CAMILLE: Our young people haven’t had so many victories that they should be deprived yet again of such an easy one.
MADAME PINTRE: Is working-class thought, which the world has been awaiting for two hundred years and having doubts about for the last twenty, just a sick man startled awake from a long sleep by the collapse of the nursing home roof? If I turn my head to the left toward the gate, that ornate construction of plundered iron, I can see that it’s the rebirth of the rally.
CEPHAS: Didn’t Paula marry Mokhtar? Didn’t she have a son by him?
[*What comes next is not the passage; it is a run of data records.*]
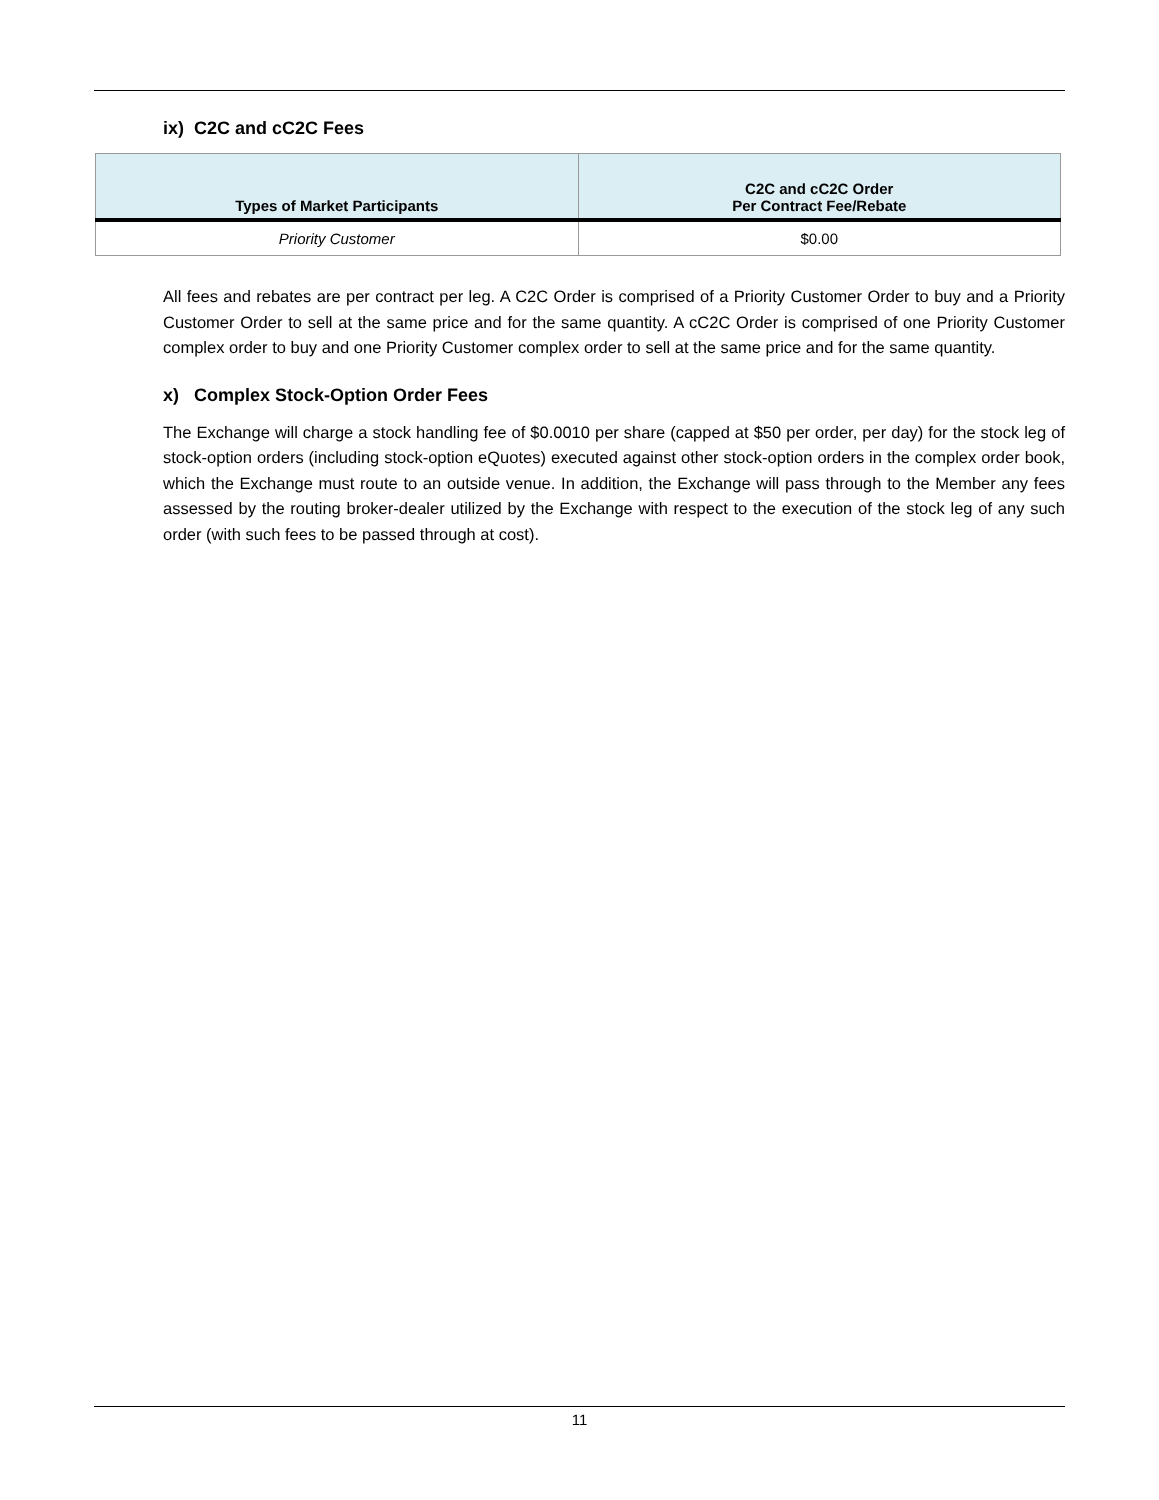ix) C2C and cC2C Fees
| Types of Market Participants | C2C and cC2C Order Per Contract Fee/Rebate |
| --- | --- |
| Priority Customer | $0.00 |
All fees and rebates are per contract per leg. A C2C Order is comprised of a Priority Customer Order to buy and a Priority Customer Order to sell at the same price and for the same quantity. A cC2C Order is comprised of one Priority Customer complex order to buy and one Priority Customer complex order to sell at the same price and for the same quantity.
x) Complex Stock-Option Order Fees
The Exchange will charge a stock handling fee of $0.0010 per share (capped at $50 per order, per day) for the stock leg of stock-option orders (including stock-option eQuotes) executed against other stock-option orders in the complex order book, which the Exchange must route to an outside venue. In addition, the Exchange will pass through to the Member any fees assessed by the routing broker-dealer utilized by the Exchange with respect to the execution of the stock leg of any such order (with such fees to be passed through at cost).
11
MOKHTAR: Did I really marry her? Did I have a son? I can’t remember anymore. Paula doesn’t need me, since my fervor seems trivial to her. She hardly listens anymore, I’ll have you know. She’s like someone who’s walking beside a wall, and, with her eyes shut, detects the blue square of a cranny that no one can follow her into.
Cephas! Rally us!
CEPHAS: I’m the most anonymous9 one of you all, and that’s why there’s no need for you either to love or to fear me. (Turning to face MADAME PINTRE:) Why are you using a smile to object?
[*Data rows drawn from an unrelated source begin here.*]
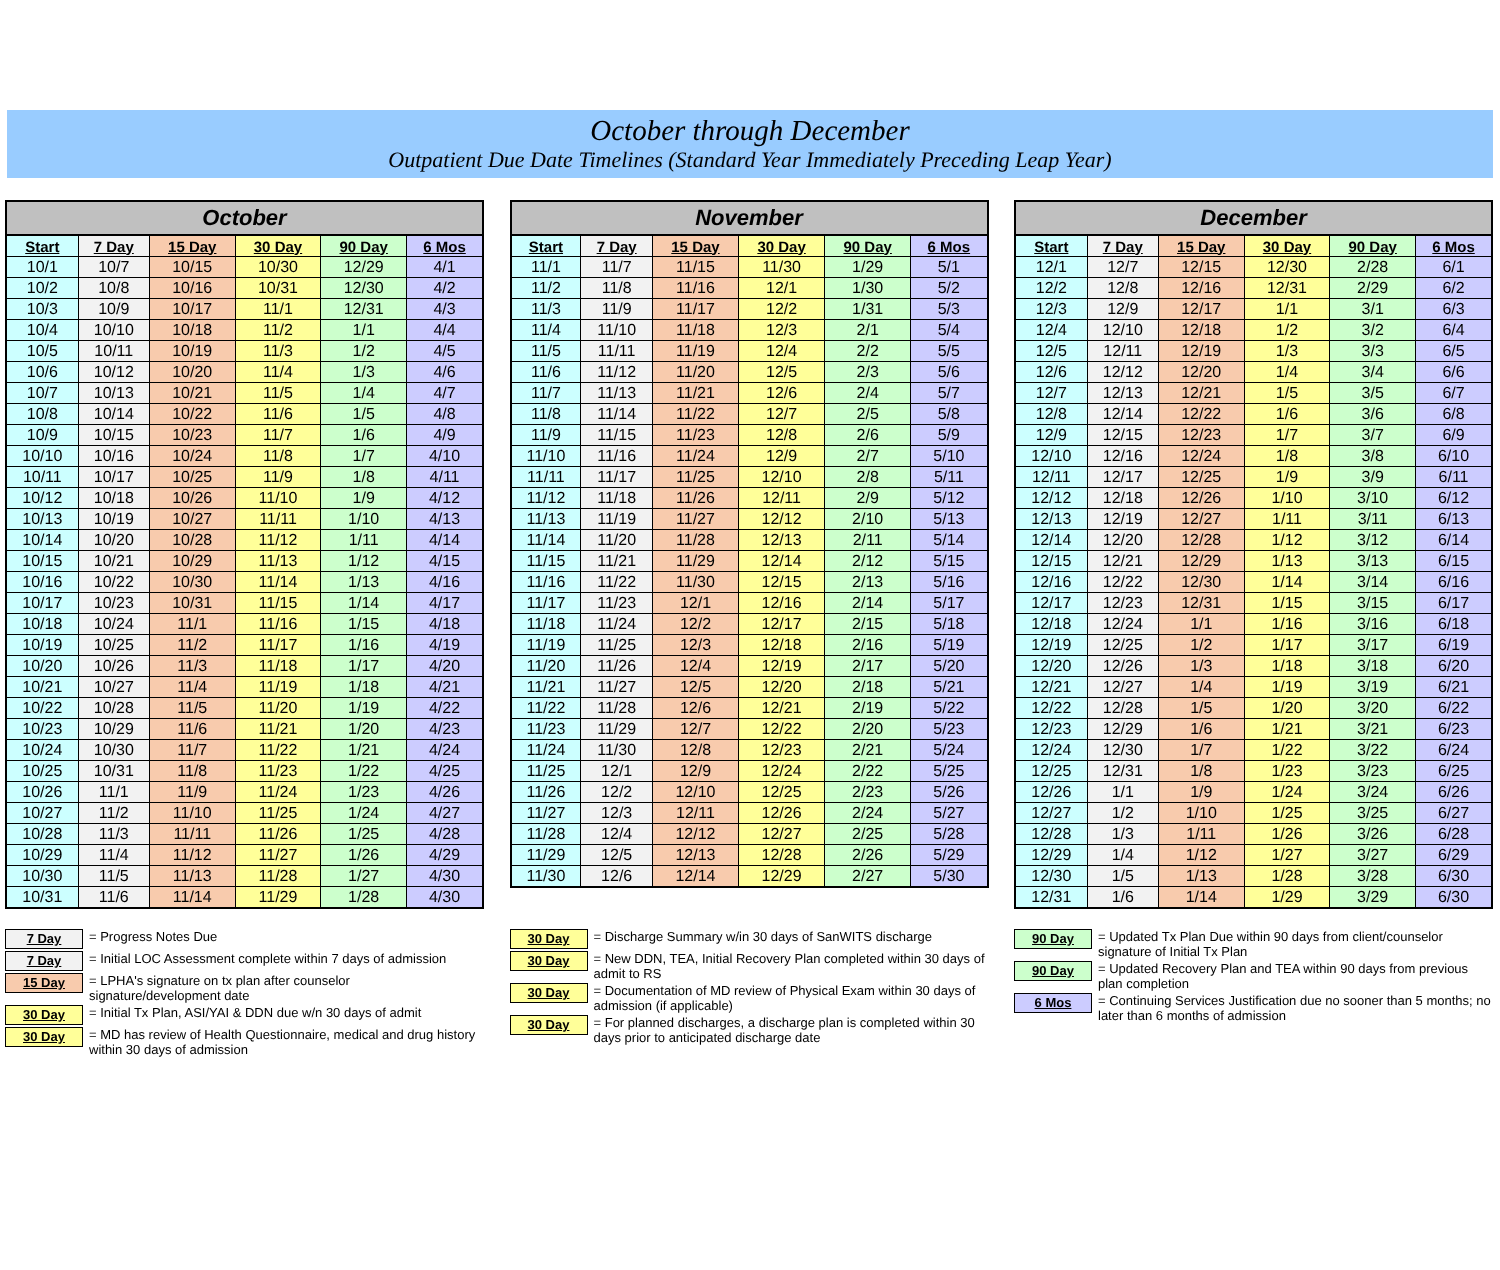October through December
Outpatient Due Date Timelines (Standard Year Immediately Preceding Leap Year)
| October | | | | | |
| --- | --- | --- | --- | --- | --- |
| Start | 7 Day | 15 Day | 30 Day | 90 Day | 6 Mos |
| 10/1 | 10/7 | 10/15 | 10/30 | 12/29 | 4/1 |
| 10/2 | 10/8 | 10/16 | 10/31 | 12/30 | 4/2 |
| 10/3 | 10/9 | 10/17 | 11/1 | 12/31 | 4/3 |
| 10/4 | 10/10 | 10/18 | 11/2 | 1/1 | 4/4 |
| 10/5 | 10/11 | 10/19 | 11/3 | 1/2 | 4/5 |
| 10/6 | 10/12 | 10/20 | 11/4 | 1/3 | 4/6 |
| 10/7 | 10/13 | 10/21 | 11/5 | 1/4 | 4/7 |
| 10/8 | 10/14 | 10/22 | 11/6 | 1/5 | 4/8 |
| 10/9 | 10/15 | 10/23 | 11/7 | 1/6 | 4/9 |
| 10/10 | 10/16 | 10/24 | 11/8 | 1/7 | 4/10 |
| 10/11 | 10/17 | 10/25 | 11/9 | 1/8 | 4/11 |
| 10/12 | 10/18 | 10/26 | 11/10 | 1/9 | 4/12 |
| 10/13 | 10/19 | 10/27 | 11/11 | 1/10 | 4/13 |
| 10/14 | 10/20 | 10/28 | 11/12 | 1/11 | 4/14 |
| 10/15 | 10/21 | 10/29 | 11/13 | 1/12 | 4/15 |
| 10/16 | 10/22 | 10/30 | 11/14 | 1/13 | 4/16 |
| 10/17 | 10/23 | 10/31 | 11/15 | 1/14 | 4/17 |
| 10/18 | 10/24 | 11/1 | 11/16 | 1/15 | 4/18 |
| 10/19 | 10/25 | 11/2 | 11/17 | 1/16 | 4/19 |
| 10/20 | 10/26 | 11/3 | 11/18 | 1/17 | 4/20 |
| 10/21 | 10/27 | 11/4 | 11/19 | 1/18 | 4/21 |
| 10/22 | 10/28 | 11/5 | 11/20 | 1/19 | 4/22 |
| 10/23 | 10/29 | 11/6 | 11/21 | 1/20 | 4/23 |
| 10/24 | 10/30 | 11/7 | 11/22 | 1/21 | 4/24 |
| 10/25 | 10/31 | 11/8 | 11/23 | 1/22 | 4/25 |
| 10/26 | 11/1 | 11/9 | 11/24 | 1/23 | 4/26 |
| 10/27 | 11/2 | 11/10 | 11/25 | 1/24 | 4/27 |
| 10/28 | 11/3 | 11/11 | 11/26 | 1/25 | 4/28 |
| 10/29 | 11/4 | 11/12 | 11/27 | 1/26 | 4/29 |
| 10/30 | 11/5 | 11/13 | 11/28 | 1/27 | 4/30 |
| 10/31 | 11/6 | 11/14 | 11/29 | 1/28 | 4/30 |
| November | | | | | |
| --- | --- | --- | --- | --- | --- |
| Start | 7 Day | 15 Day | 30 Day | 90 Day | 6 Mos |
| 11/1 | 11/7 | 11/15 | 11/30 | 1/29 | 5/1 |
| 11/2 | 11/8 | 11/16 | 12/1 | 1/30 | 5/2 |
| 11/3 | 11/9 | 11/17 | 12/2 | 1/31 | 5/3 |
| 11/4 | 11/10 | 11/18 | 12/3 | 2/1 | 5/4 |
| 11/5 | 11/11 | 11/19 | 12/4 | 2/2 | 5/5 |
| 11/6 | 11/12 | 11/20 | 12/5 | 2/3 | 5/6 |
| 11/7 | 11/13 | 11/21 | 12/6 | 2/4 | 5/7 |
| 11/8 | 11/14 | 11/22 | 12/7 | 2/5 | 5/8 |
| 11/9 | 11/15 | 11/23 | 12/8 | 2/6 | 5/9 |
| 11/10 | 11/16 | 11/24 | 12/9 | 2/7 | 5/10 |
| 11/11 | 11/17 | 11/25 | 12/10 | 2/8 | 5/11 |
| 11/12 | 11/18 | 11/26 | 12/11 | 2/9 | 5/12 |
| 11/13 | 11/19 | 11/27 | 12/12 | 2/10 | 5/13 |
| 11/14 | 11/20 | 11/28 | 12/13 | 2/11 | 5/14 |
| 11/15 | 11/21 | 11/29 | 12/14 | 2/12 | 5/15 |
| 11/16 | 11/22 | 11/30 | 12/15 | 2/13 | 5/16 |
| 11/17 | 11/23 | 12/1 | 12/16 | 2/14 | 5/17 |
| 11/18 | 11/24 | 12/2 | 12/17 | 2/15 | 5/18 |
| 11/19 | 11/25 | 12/3 | 12/18 | 2/16 | 5/19 |
| 11/20 | 11/26 | 12/4 | 12/19 | 2/17 | 5/20 |
| 11/21 | 11/27 | 12/5 | 12/20 | 2/18 | 5/21 |
| 11/22 | 11/28 | 12/6 | 12/21 | 2/19 | 5/22 |
| 11/23 | 11/29 | 12/7 | 12/22 | 2/20 | 5/23 |
| 11/24 | 11/30 | 12/8 | 12/23 | 2/21 | 5/24 |
| 11/25 | 12/1 | 12/9 | 12/24 | 2/22 | 5/25 |
| 11/26 | 12/2 | 12/10 | 12/25 | 2/23 | 5/26 |
| 11/27 | 12/3 | 12/11 | 12/26 | 2/24 | 5/27 |
| 11/28 | 12/4 | 12/12 | 12/27 | 2/25 | 5/28 |
| 11/29 | 12/5 | 12/13 | 12/28 | 2/26 | 5/29 |
| 11/30 | 12/6 | 12/14 | 12/29 | 2/27 | 5/30 |
| December | | | | | |
| --- | --- | --- | --- | --- | --- |
| Start | 7 Day | 15 Day | 30 Day | 90 Day | 6 Mos |
| 12/1 | 12/7 | 12/15 | 12/30 | 2/28 | 6/1 |
| 12/2 | 12/8 | 12/16 | 12/31 | 2/29 | 6/2 |
| 12/3 | 12/9 | 12/17 | 1/1 | 3/1 | 6/3 |
| 12/4 | 12/10 | 12/18 | 1/2 | 3/2 | 6/4 |
| 12/5 | 12/11 | 12/19 | 1/3 | 3/3 | 6/5 |
| 12/6 | 12/12 | 12/20 | 1/4 | 3/4 | 6/6 |
| 12/7 | 12/13 | 12/21 | 1/5 | 3/5 | 6/7 |
| 12/8 | 12/14 | 12/22 | 1/6 | 3/6 | 6/8 |
| 12/9 | 12/15 | 12/23 | 1/7 | 3/7 | 6/9 |
| 12/10 | 12/16 | 12/24 | 1/8 | 3/8 | 6/10 |
| 12/11 | 12/17 | 12/25 | 1/9 | 3/9 | 6/11 |
| 12/12 | 12/18 | 12/26 | 1/10 | 3/10 | 6/12 |
| 12/13 | 12/19 | 12/27 | 1/11 | 3/11 | 6/13 |
| 12/14 | 12/20 | 12/28 | 1/12 | 3/12 | 6/14 |
| 12/15 | 12/21 | 12/29 | 1/13 | 3/13 | 6/15 |
| 12/16 | 12/22 | 12/30 | 1/14 | 3/14 | 6/16 |
| 12/17 | 12/23 | 12/31 | 1/15 | 3/15 | 6/17 |
| 12/18 | 12/24 | 1/1 | 1/16 | 3/16 | 6/18 |
| 12/19 | 12/25 | 1/2 | 1/17 | 3/17 | 6/19 |
| 12/20 | 12/26 | 1/3 | 1/18 | 3/18 | 6/20 |
| 12/21 | 12/27 | 1/4 | 1/19 | 3/19 | 6/21 |
| 12/22 | 12/28 | 1/5 | 1/20 | 3/20 | 6/22 |
| 12/23 | 12/29 | 1/6 | 1/21 | 3/21 | 6/23 |
| 12/24 | 12/30 | 1/7 | 1/22 | 3/22 | 6/24 |
| 12/25 | 12/31 | 1/8 | 1/23 | 3/23 | 6/25 |
| 12/26 | 1/1 | 1/9 | 1/24 | 3/24 | 6/26 |
| 12/27 | 1/2 | 1/10 | 1/25 | 3/25 | 6/27 |
| 12/28 | 1/3 | 1/11 | 1/26 | 3/26 | 6/28 |
| 12/29 | 1/4 | 1/12 | 1/27 | 3/27 | 6/29 |
| 12/30 | 1/5 | 1/13 | 1/28 | 3/28 | 6/30 |
| 12/31 | 1/6 | 1/14 | 1/29 | 3/29 | 6/30 |
7 Day = Progress Notes Due
7 Day = Initial LOC Assessment complete within 7 days of admission
15 Day = LPHA's signature on tx plan after counselor signature/development date
30 Day = Initial Tx Plan, ASI/YAI & DDN due w/n 30 days of admit
30 Day = MD has review of Health Questionnaire, medical and drug history within 30 days of admission
30 Day = Discharge Summary w/in 30 days of SanWITS discharge
30 Day = New DDN, TEA, Initial Recovery Plan completed within 30 days of admit to RS
30 Day = Documentation of MD review of Physical Exam within 30 days of admission (if applicable)
30 Day = For planned discharges, a discharge plan is completed within 30 days prior to anticipated discharge date
90 Day = Updated Tx Plan Due within 90 days from client/counselor signature of Initial Tx Plan
90 Day = Updated Recovery Plan and TEA within 90 days from previous plan completion
6 Mos = Continuing Services Justification due no sooner than 5 months; no later than 6 months of admission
MADAME PINTRE: Just what have you suggested that I need to say either yes or no to? I’m a big, weary woman. What annoys you about my take on the disaster is that I think it only changes the mood of the times, not their substance.
CEPHAS: Haven’t you waited for this moment, like everyone else? Weren’t you one of the people positively elated by the rallying of the forces and numbers?
CAMILLE: To us, in the breach of youth, it feels like the night before a big battle.
Chosen to fire the first shot, we can’t sleep and keep peering around in the dark for the flame of a cigarette lighter out there.10
SCENE 3: In the place of the war reserves.
An ever-more disheveled VILLEMBRAY is stretched out on a crate. Next to him is A LITTLE DOG. ENTER MAURY and MAURY.
JEAN MAURY: Mr. Villembray?
VILLEMBRAY (without moving or looking up): The parliamentary humanist has come to pay me a visit. De Gaulle! Here are the disciples of Man-in-himself. Say hello to Man this instant.
(THE DOG wags his tail.)
PIERRE MAURY: We’ve come …
VILLEMBRAY: … to bow and scrape before me. I know Man, gentlemen: he never stops blaming himself for having been thoroughly inhuman. Gentlemen of Man, go ahead and entertain me with your latest outrages.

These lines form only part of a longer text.